One day every April — this year, it’ll be on Thursday — parents bring their kids to workplaces to help them “envision their future and begin steps toward their end goals.”
It’s a great program, but why limit it to kids 8 to 18? In these difficult economic times, we middle-aged people need dreams and aspirations, too.
That’s why, every year, I spend that day shadowing my parents. They are retired.
It usually begins at 5:30 a.m., when my father and I drink coffee and complete the crossword puzzle.
“This is the life,” I say. “No job, no boss and lots of time to do whatever you want!”
My father asks me for a three-letter word for a son who gets on his father’s nerves, but I’m never very sharp at that hour.
Shouting out several wrong answers, I accidentally wake Mom, who stumbles in to join us.
“What do you want with us?” she says, rubbing her eyes.
As I jump up and attempt to prepare her coffee, I drop a carton of milk on the floor.
“Your father is calling you from the other room,” she says.

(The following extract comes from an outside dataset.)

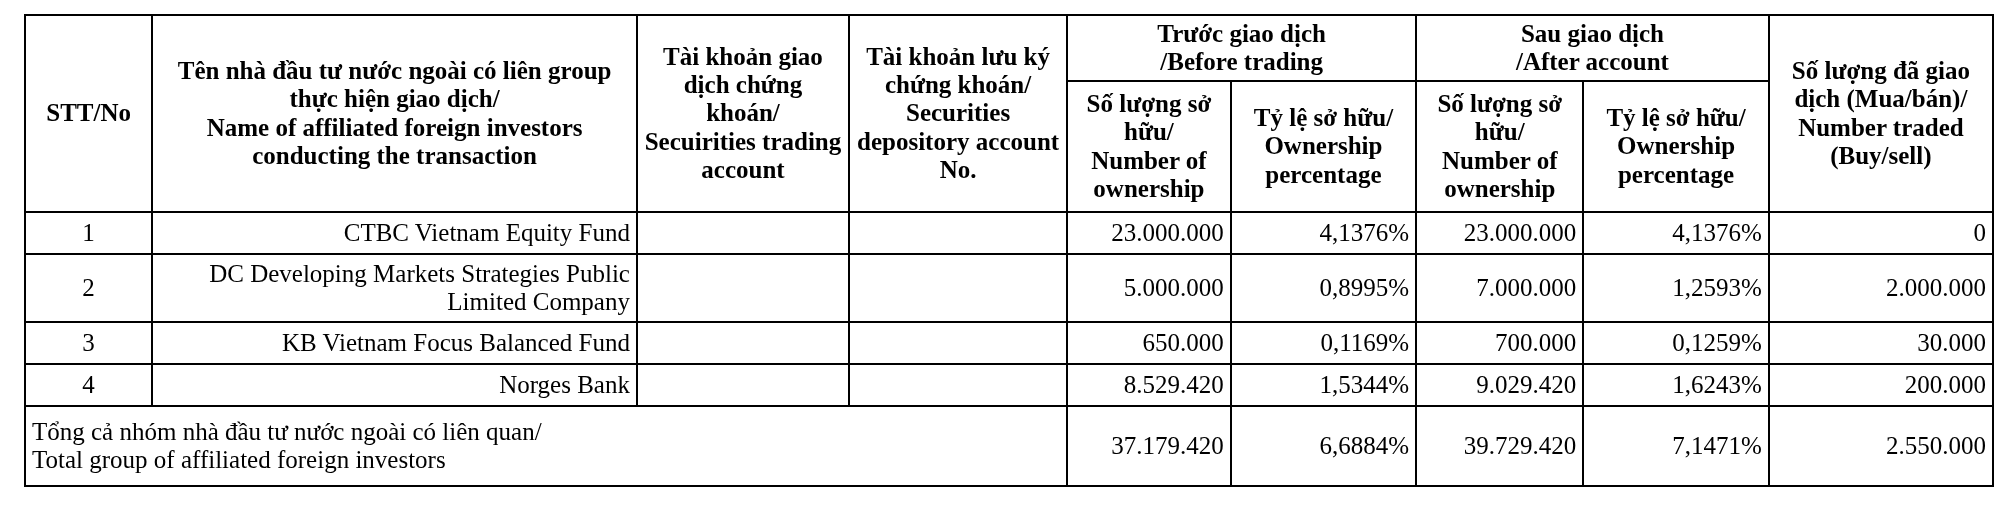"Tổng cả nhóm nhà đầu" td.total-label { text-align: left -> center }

I don’t hear his calls, though. All I hear are his heavy steps heading to the bathroom. He slams the bathroom door shut just as I get there.
“Did you call me, Dad?”
“No.”
“If you’re going to finish the crossword puzzle in there, can you hand me the Reader’s Digest?”
Later that morning, Mom explains that every month, she and Dad receive two deposits in their bank account -- one from a private retirement account, one from Social Security.
“Now that’s what I’m talking about!” I shout, as Mom and Dad roll their eyes.
Dad and I head to the bank to get some money. The manager has her young daughter with her at work.
The girl proudly tells me she will be a bank president one day.
“I hope to retire,” I tell her.
By early afternoon, I am really taking to the retired life. As Mom leaves the house to go for a walk with her retired friends, Dad and I watch “Judge Judy.”
“How do you think she’ll rule on this one?” I say.
“Don’t you have to go to work?” he says.
“Can we watch ‘The Price is Right’ later?” I say.
“Your mother worries about you,” he says.
We are both pretty drowsy about then. I nod off on the family-room couch as Dad saws logs in his favorite leather chair.
I wake refreshed as Mom arrives back home.
“How was your walk?” I ask her.
“Why aren’t you married?” she replies.
Take Our Daughters and Sons to Work Day, originally Take Our Daughters to Work Day, was established by the Ms. Foundation 18 years ago.
In 2003, the program was expanded to include boys. I say it’s high time we expand it to include everybody else, too.
Aspiring to the simple retirement so many of our parents enjoy may drive more adults to make our politicians get our affairs in order.
If we don’t get spending down, we face a certain future of massive taxes and a dead economy that will make retirement much harder for my generation.
After I splurged on dinner – it was two-for-one night at the subway shop – Mom and Dad told me they were very tired and needed to go to sleep immediately.
They thanked me for spending the day with them, then locked themselves in their bedroom.
I could hear them laughing at their television, though.